Jack Brown is an unhappy painter whose glass is always half-empty. He lives on the top floor of an apartment complex next to a perky, optimistic witch named Cassie and her troublesome cat. This Halloween, beneath a full moon, Jack stumbles onto a magic spell that brings him far more than he bargained for. Will his pride allow him to ask Cassie for help? And if so...will he manage to do it before he is doomed?
Inspired by the Codex Writers Halloween contest, listeners will enjoy this contemporary retelling of the Jack o' Lantern myth!
Set on Halloween, Jack Brown is one frustrated painter set on not having any fun. His neighbor Cassie, a Wiccan, has invited him to her party but he plans to stay in and brood. That is until a little dab of blood gets his painter’s inspiration flowing again. What he paints changes his life.
Right from the start, we get a feel for Jack’s life. He’s taking photos of an aged beauty, Molly, who also is well-to-do. He doesn’t really want to paint her portrait but he feels he needs the money. Still, he has this inner monologue that is grumbling about everything. He doesn’t like his neighbors either. In fact, Cassie’s cat somehow got into his apartment once again. Cassie does tease him a little but in a good-hearted way. Alas, Jack can’t take it for what it is.
So in a moment of self-harming, inspiration strikes! But is this the good kind of inspiration or is it something that will consume him, soul and all? It is Halloween and evil spirits may be about. What follows had me on the edge of my seat. I know this is a short story, but it grabbed me from the start and those 33 minutes flew by!
Red, red, red is what consumes Jack. A bit of his blood goes a long way in this tale. I liked that I wasn’t sure where things would go in this story. I knew Jack was in trouble but I wasn’t sure what form the trouble would take. Even at the end, I wasn’t sure how things would go for Jack until all was said and done.
And I like the little bits of humorous imagery thrown in as people in costumes make small appearances in the story. For instance, the woman in camo fallowed by a 6 ft tall squirrel gave me a little laugh.

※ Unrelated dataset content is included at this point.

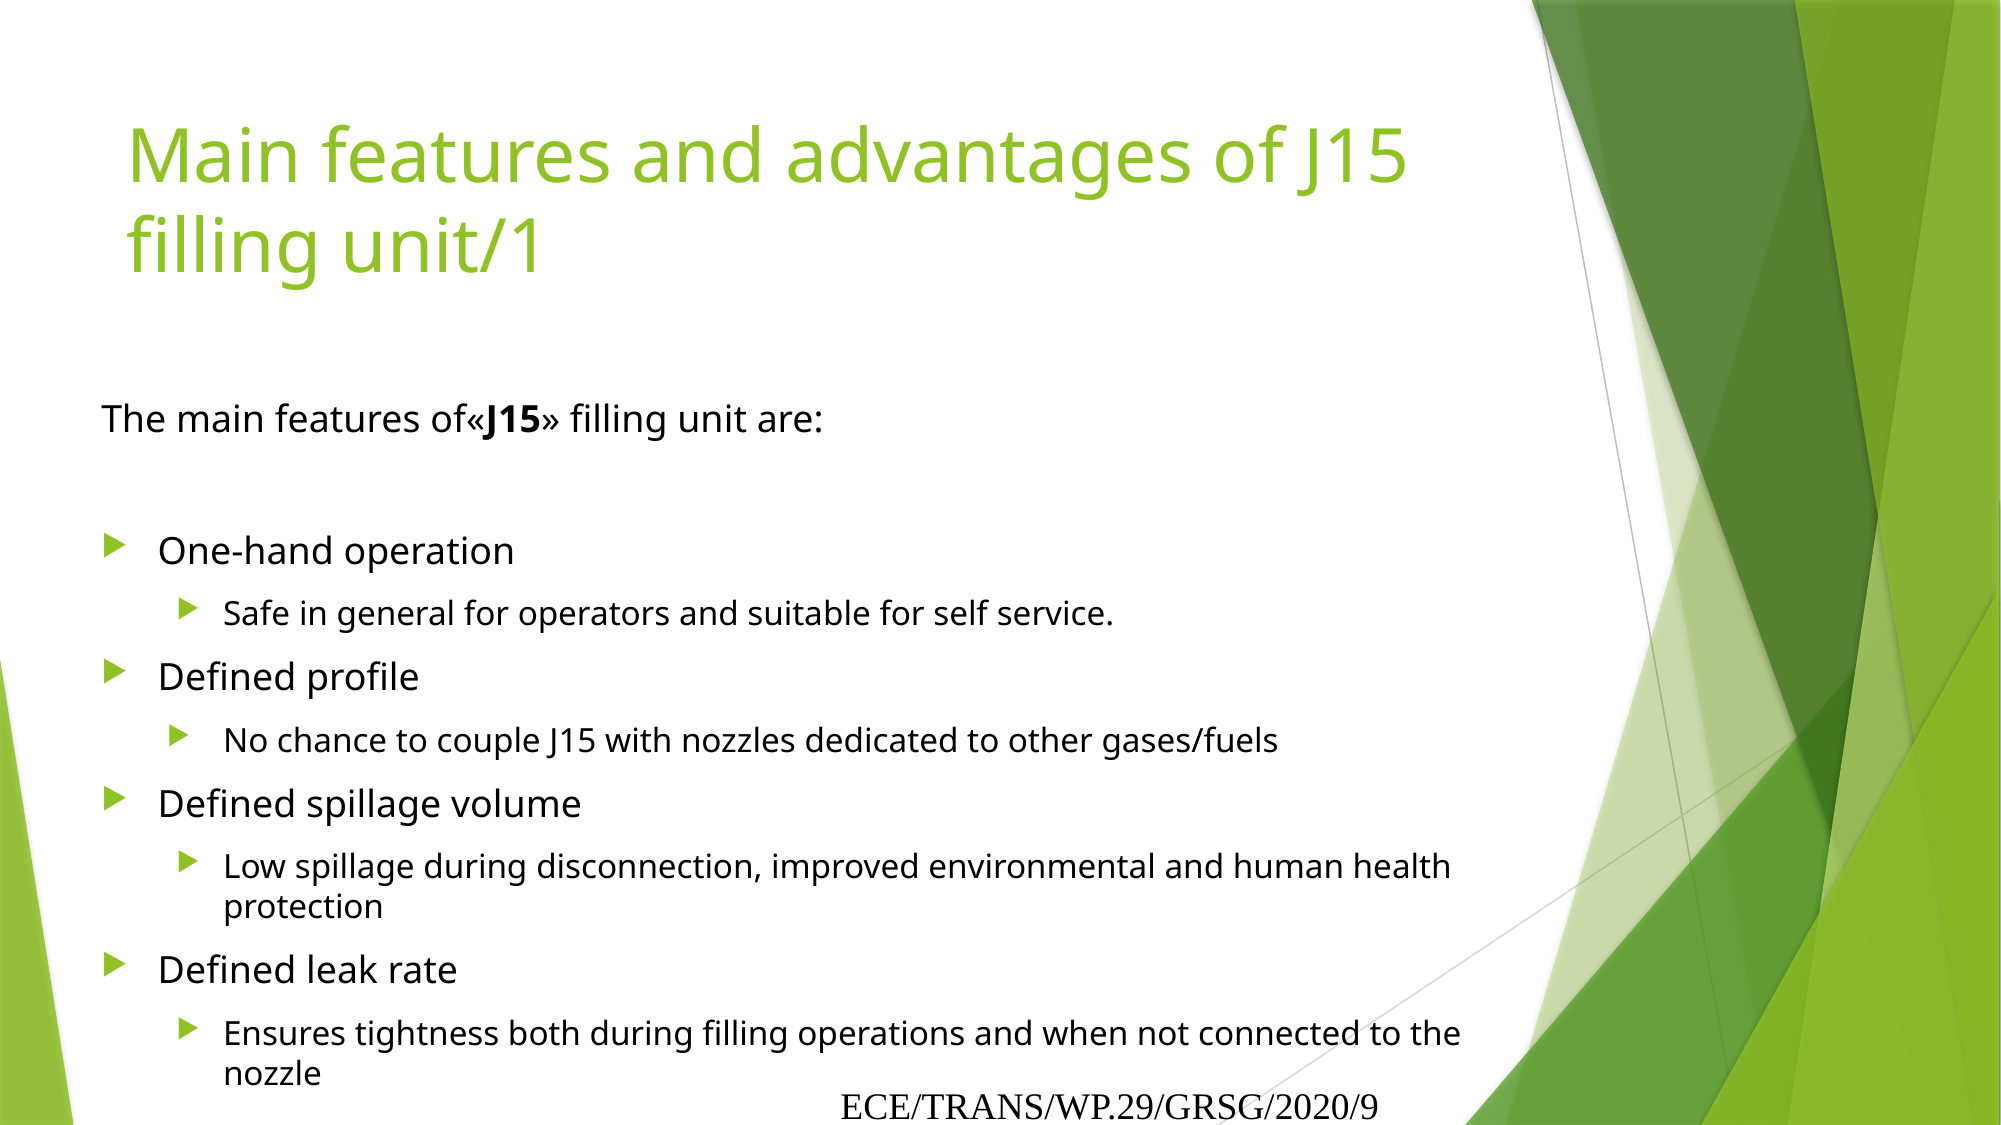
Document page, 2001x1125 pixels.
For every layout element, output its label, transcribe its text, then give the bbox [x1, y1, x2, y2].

title Main features and advantages of J15 filling unit/1 [111, 99, 1522, 317]
text_box ECE/TRANS/WP.29/GRSG/2020/9 [816, 1029, 1818, 1125]
list The main features of«J15» filling unit are: One-hand operation Safe in general for operators and suitable for self service. Defined profile No chance to couple J15 with nozzles dedicated to other gases/fuels Defined spillage volume Low spillage during disconnection, improved environmental and human health protection Defined leak rate Ensures tightness both during filling operations and when not connected to the nozzle [86, 387, 1497, 1125]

All told, it’s a great story to set you in the mood for Halloween.
I received a free copy of this book.
The Narration: Michael Sanguinetti did a really good job with this story. His narration was smooth with no technical issues. His voice for Jack was spot on, making use of various emotions as the story called for. I liked his simpering old lady voice for Molly and his gentling teasing voice for Cassie.
1 of 1 people found this review helpful
What a good story. I was captivated from the beginning. Perfect timing the coming fall and Halloween. The ending was unexpected and perfect. I will be looking for more offerings from this author and narrator team.

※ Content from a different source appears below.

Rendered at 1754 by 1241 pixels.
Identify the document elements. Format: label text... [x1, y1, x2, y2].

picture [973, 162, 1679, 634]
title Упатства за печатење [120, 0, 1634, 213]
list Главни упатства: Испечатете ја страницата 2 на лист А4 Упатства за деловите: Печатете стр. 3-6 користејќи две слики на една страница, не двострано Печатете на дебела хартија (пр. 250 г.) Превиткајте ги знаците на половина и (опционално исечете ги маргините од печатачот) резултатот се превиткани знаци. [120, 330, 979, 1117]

1 of 1 people found this review helpful
I had not read this story prior to listening to this narration, and had no clue that it was a Halloween time story. I loved the story, and the narrator delivered a great story. I look forward to listening to more narrations by Michael, and hearing him grow as a narrator.
Jake is a painter who has lost his inspiration. His neighbor Cassie, a lively and optimistic girl, invites him to her Halloween party, but Jake is just sorry for himself to join the party and enjoy. He will fall then under a spell thinking that he just found his muse.

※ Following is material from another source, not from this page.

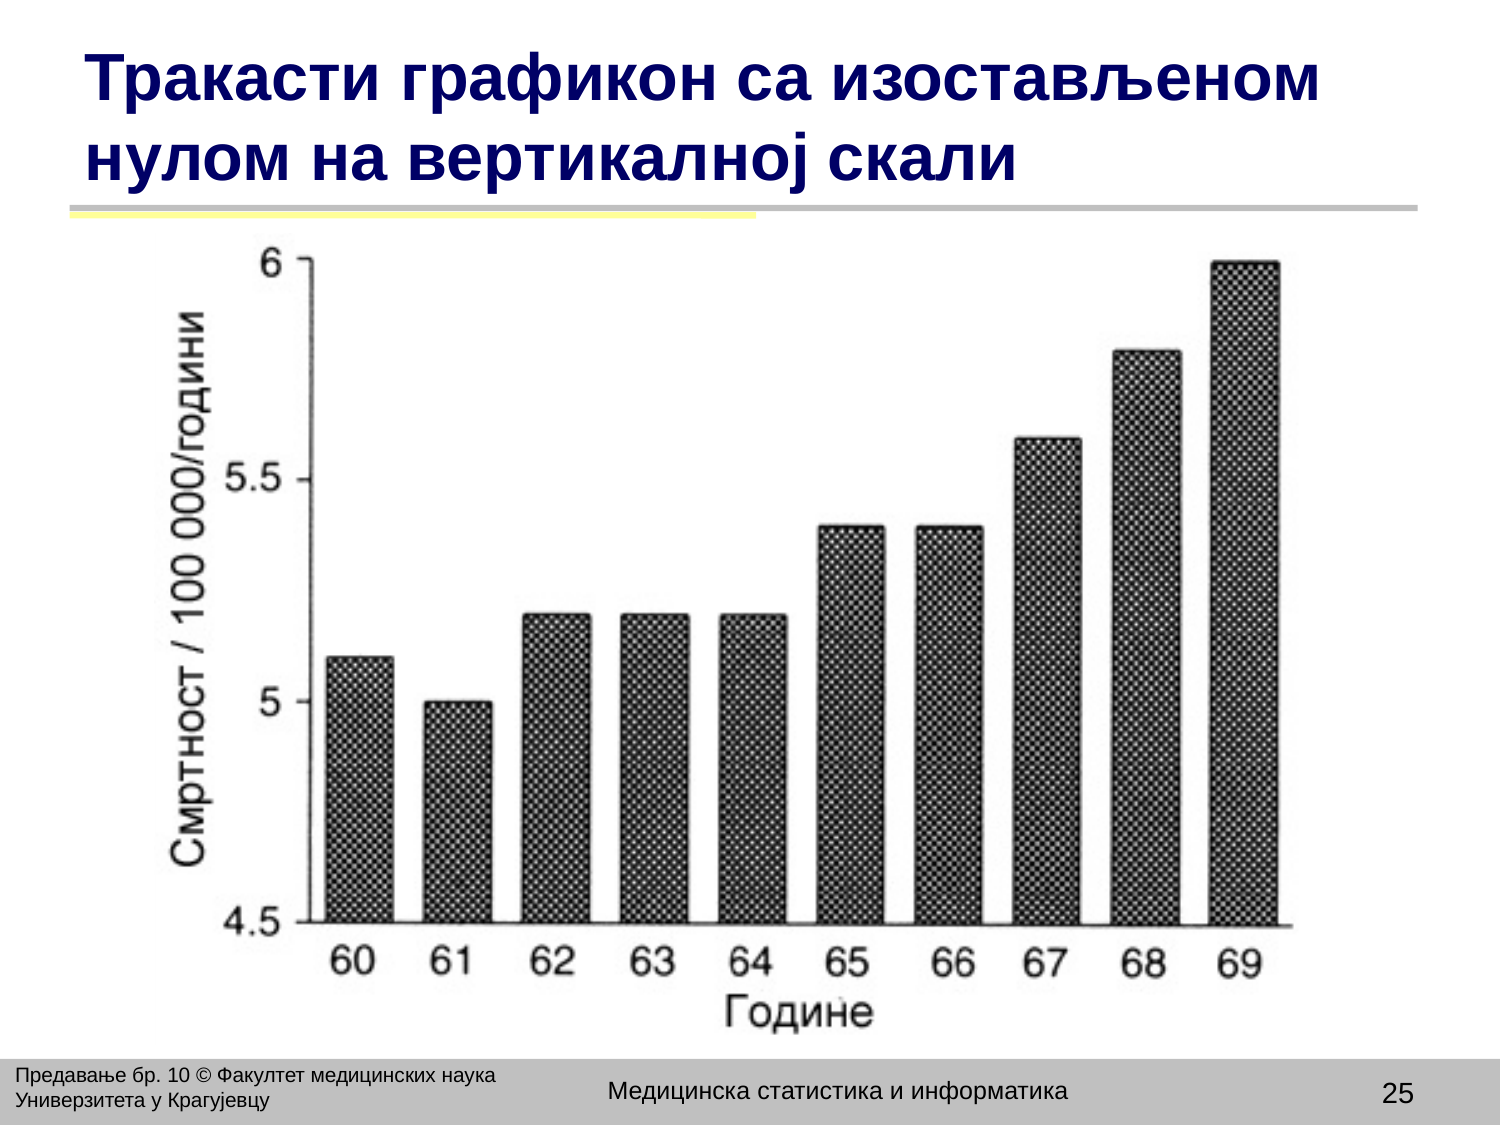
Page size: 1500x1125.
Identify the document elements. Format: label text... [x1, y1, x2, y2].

This is a retelling of the classic story about Jake and the lantern. The audiobook is just over 33 minutes long, so it makes for a quick listen. The characters are well pictured, and we get a clear image of them, despite the short length of the book.
I found the story interesting, and it kept my attention until the end. It is a very appropriate book for the season, and I would recommend it to anyone who would like to get in the mood for Halloween.
Michael Sanguinetti’s narration was good, delivering extraordinaire character’s interpretations and voices. There were some audio production issues though. Probably the original recording had some background noise, because the final track sound very heavy processed, with a strong noise reduction. There is clear artificial silence between many of the sentences, and there are words that appear clipped at the end, like ‘Ja(ck)’ around 29:41 and ‘thi(ck)’ around 32:26. It is a pity, since the narration is well done, but this is one of the issues when narrators begin their career. Investing in a recording booth and equipment is a good idea to avoid having these issues.
I received a copy of this book in audio format from the narrator in exchange for an honest review.